Dividend: How do companies make use of all that data and feedback? How do they separate the useful information from the chaff and put it to work?

Ramaswamy: It's a challenge, but there are a couple of things you see companies doing. Starbucks got people to post ideas, vote, and talk about how to improve the Starbucks experience. They do a good job of putting information in categories and tagging them. But the company's managers still have to make decisions. In the first two years, they received more than 80,000 ideas. They implemented about 50 that made sense to them. Transparency and dialogue are most important. Starbucks has ongoing conversations with customers. They tell consumers what they are thinking in terms of ideas being reviewed by the company – what makes sense and why. Co-creation is an ongoing process, and you learn. You need to take it seriously and actively manage it.

Dividend: Some of your examples with help-desk call centers will be of interest to people who have been in call center hell. How hard was it for Nestle and Nokia to change the culture at their call centers?

Ramaswamy: Quite difficult. In the case of Nestle, they had a captive call center and the challenge was for the CIO to justify the investment. He had to go against the grain and not outsource it. His point was that the call center is a place where there should be a dialogue. He thought an outsourced call center would focus on conventional quality and productivity metrics –maximizing the number of calls processed, "handle time," etc. In his view, that priority was misplaced. Once the higher-ups saw added engagement led to better customer insights, better product traction, and more market success, he was able to open three additional call centers in a hurry. That's a good example of a mindset shift. Nokia India was a little different. They used outsourced call centers for their customer care. But they had to sit down and reform their agreement to influence how customers are engaged in order to enhance the experience.

Dividend: It seems that for people to embrace the co-creation idea, they have to see it in their own context. They say, "Sure Google can do it. They're a platform company. Nike can do this. They're a huge company. How does this apply to me, an asphalt company?"

Ramaswamy: If you look at companies that failed and companies that succeeded during a time of change, I'm willing to bet that in the successful cases, people affected by the change were engaged in the change. It's as simple as that. The way you get to co-creation is through co-creation. Otherwise change feels imposed. People react negatively to the imaginary pain of change. If you can make it easier to understand the idea of co-creation from that context, it works. It doesn't matter what business you're in. Think about interactions people have in your business. That's what we tried to do in the book with everyday examples – shoes and call centers.

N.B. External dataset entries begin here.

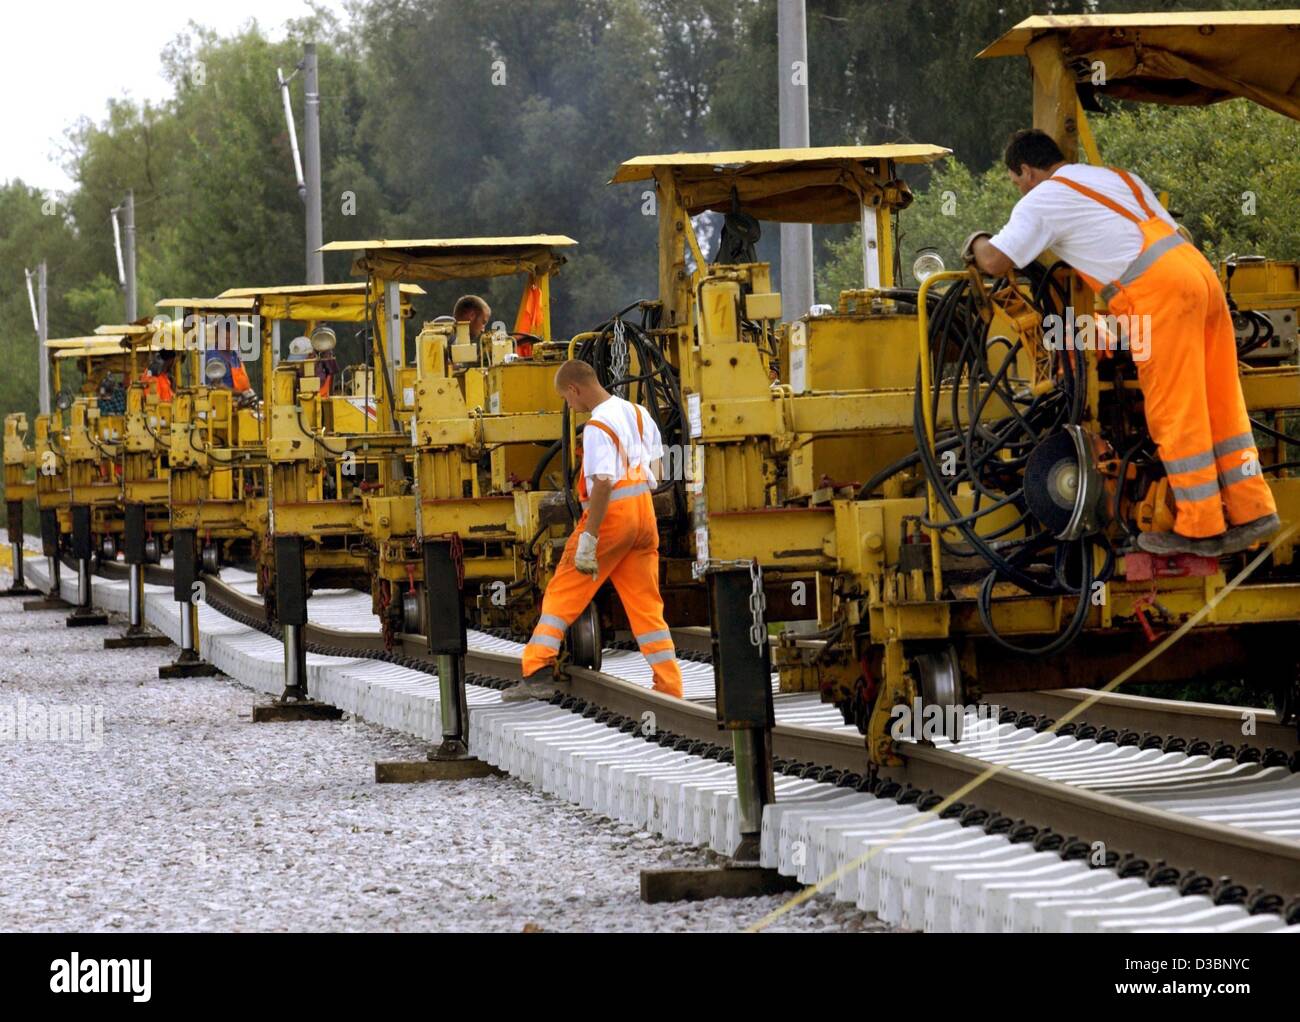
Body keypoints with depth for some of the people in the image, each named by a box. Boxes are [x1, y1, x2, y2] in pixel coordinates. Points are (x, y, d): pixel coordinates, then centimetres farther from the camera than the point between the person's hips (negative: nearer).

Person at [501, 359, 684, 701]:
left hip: (611, 516, -8)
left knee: (562, 595, 1)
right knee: (646, 604, 10)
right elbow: (654, 463, 18)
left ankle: (538, 673, -5)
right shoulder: (639, 413, 9)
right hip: (644, 513, 8)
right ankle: (670, 687, 7)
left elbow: (603, 485, -23)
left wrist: (587, 540, -23)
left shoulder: (598, 426, -17)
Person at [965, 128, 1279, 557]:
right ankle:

As head of the asphalt company, the first step is to have a conversation with your customers or your employees about their experiences with your product and service.

Dividend: Will there be a day soon when co-creation becomes like the quality movement — starting with a few early adopters and then just becoming a universal way to do business?

Ramaswamy: I think it's going to happen. My thought when writing the first book was, "Why co-creation?" Now we understand the "why" better and we get the "what" in more detail by breaking it into components like experiences, interactions, engagement, and relationships. How are companies faring? Do we have all the answers? Absolutely not. But more companies are attempting co-creation, and we'll all learn something. Part of my job is to understand these efforts and challenges, and continue to evangelize and get people to see the power of co-creation, while continuing to learn from it all.